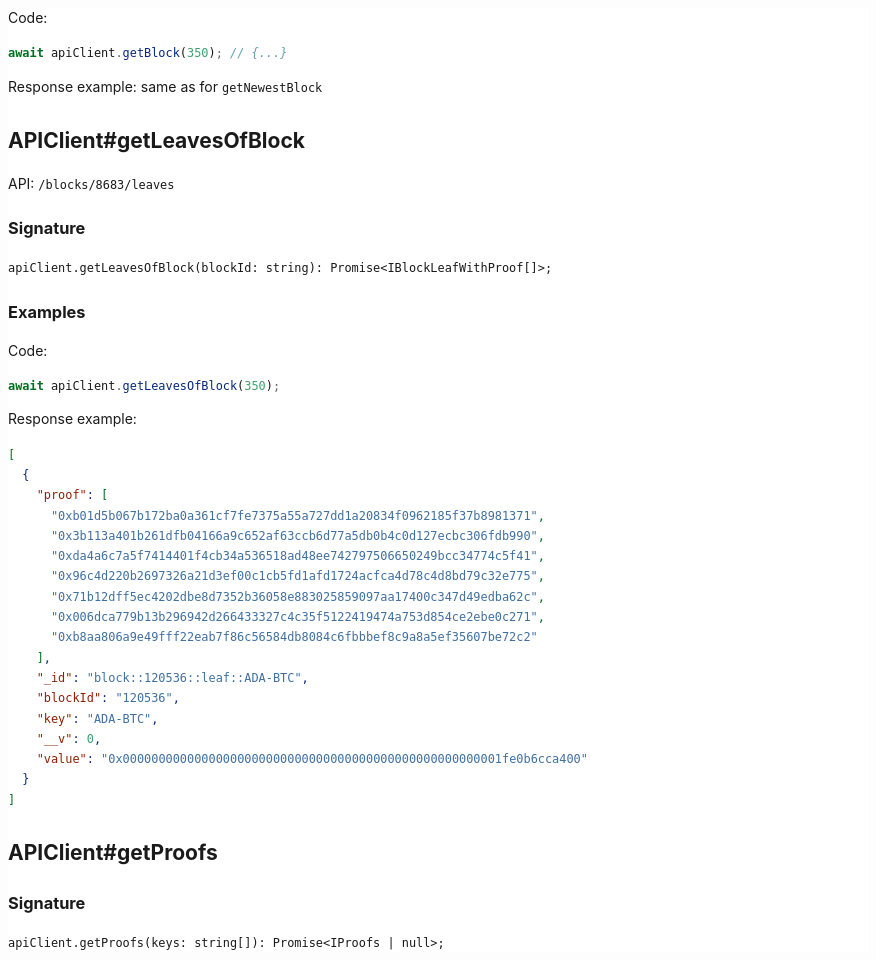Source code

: Code:

```typescript
await apiClient.getBlock(350); // {...}
```

Response example: same as for `getNewestBlock`

## APIClient#getLeavesOfBlock

API: `/blocks/8683/leaves`

### Signature

```shell
apiClient.getLeavesOfBlock(blockId: string): Promise<IBlockLeafWithProof[]>;
```

### Examples

Code:

```typescript
await apiClient.getLeavesOfBlock(350);
```

Response example:

```json
[
  {
    "proof": [
      "0xb01d5b067b172ba0a361cf7fe7375a55a727dd1a20834f0962185f37b8981371",
      "0x3b113a401b261dfb04166a9c652af63ccb6d77a5db0b4c0d127ecbc306fdb990",
      "0xda4a6c7a5f7414401f4cb34a536518ad48ee742797506650249bcc34774c5f41",
      "0x96c4d220b2697326a21d3ef00c1cb5fd1afd1724acfca4d78c4d8bd79c32e775",
      "0x71b12dff5ec4202dbe8d7352b36058e883025859097aa17400c347d49edba62c",
      "0x006dca779b13b296942d266433327c4c35f5122419474a753d854ce2ebe0c271",
      "0xb8aa806a9e49fff22eab7f86c56584db8084c6fbbbef8c9a8a5ef35607be72c2"
    ],
    "_id": "block::120536::leaf::ADA-BTC",
    "blockId": "120536",
    "key": "ADA-BTC",
    "__v": 0,
    "value": "0x00000000000000000000000000000000000000000000000000001fe0b6cca400"
  }
]
```

## APIClient#getProofs

### Signature

```shell
apiClient.getProofs(keys: string[]): Promise<IProofs | null>;
```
———
ACTIVITY:
Each line with the word "getLeavesOfBlock" in the records above belongs in the result; copy all of them.

SOLVED EXERCISE:
## APIClient#getLeavesOfBlock
apiClient.getLeavesOfBlock(blockId: string): Promise<IBlockLeafWithProof[]>;
await apiClient.getLeavesOfBlock(350);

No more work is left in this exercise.